*Data shown*:
·····

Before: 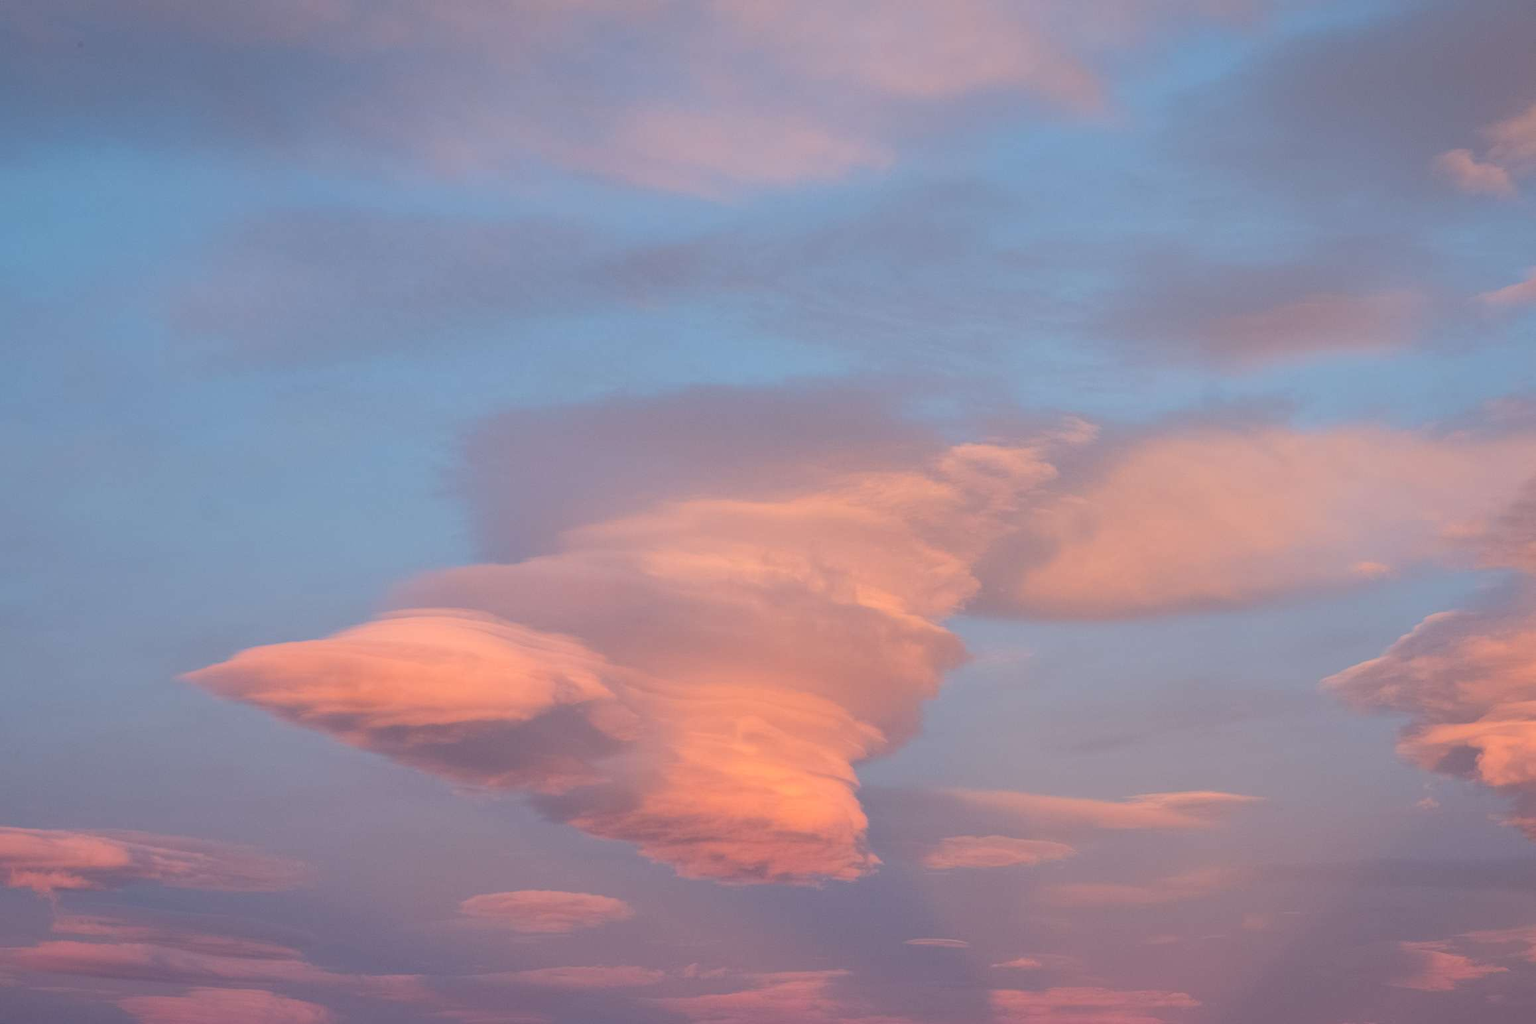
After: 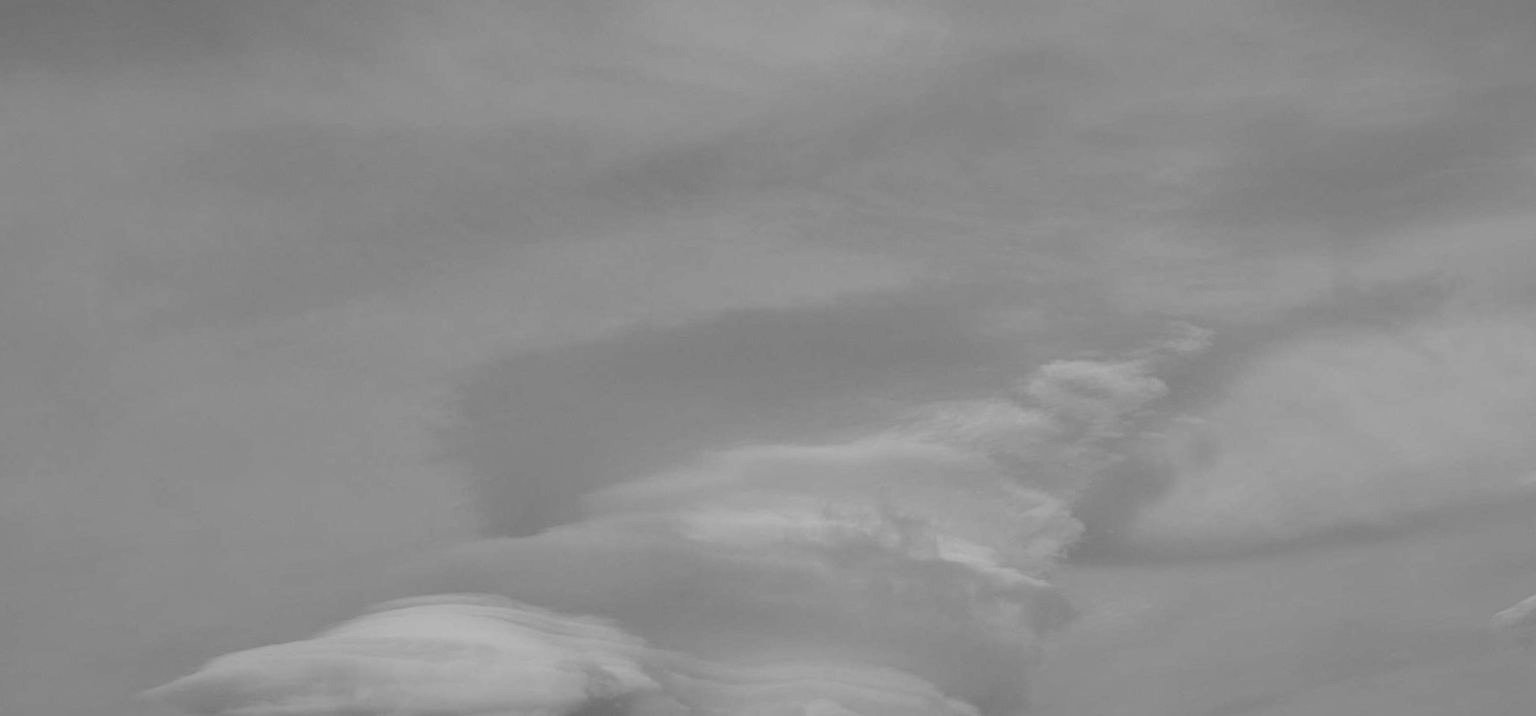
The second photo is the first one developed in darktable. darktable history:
rotate and perspective: rotation -3.52°, crop left 0.036, crop right 0.964, crop top 0.081, crop bottom 0.919
monochrome: a -6.99, b 35.61, size 1.4
shadows and highlights: soften with gaussian
white balance: red 0.98, blue 1.034
crop: left 3.015%, top 8.969%, right 9.647%, bottom 26.457%
bloom: size 40%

·····

*Stated goal*: Copy out every item above word for word, leaving the pictures out.

*Solution to this exercise*:
Before: 
After: 
The second photo is the first one developed in darktable. darktable history:
rotate and perspective: rotation -3.52°, crop left 0.036, crop right 0.964, crop top 0.081, crop bottom 0.919
monochrome: a -6.99, b 35.61, size 1.4
shadows and highlights: soften with gaussian
white balance: red 0.98, blue 1.034
crop: left 3.015%, top 8.969%, right 9.647%, bottom 26.457%
bloom: size 40%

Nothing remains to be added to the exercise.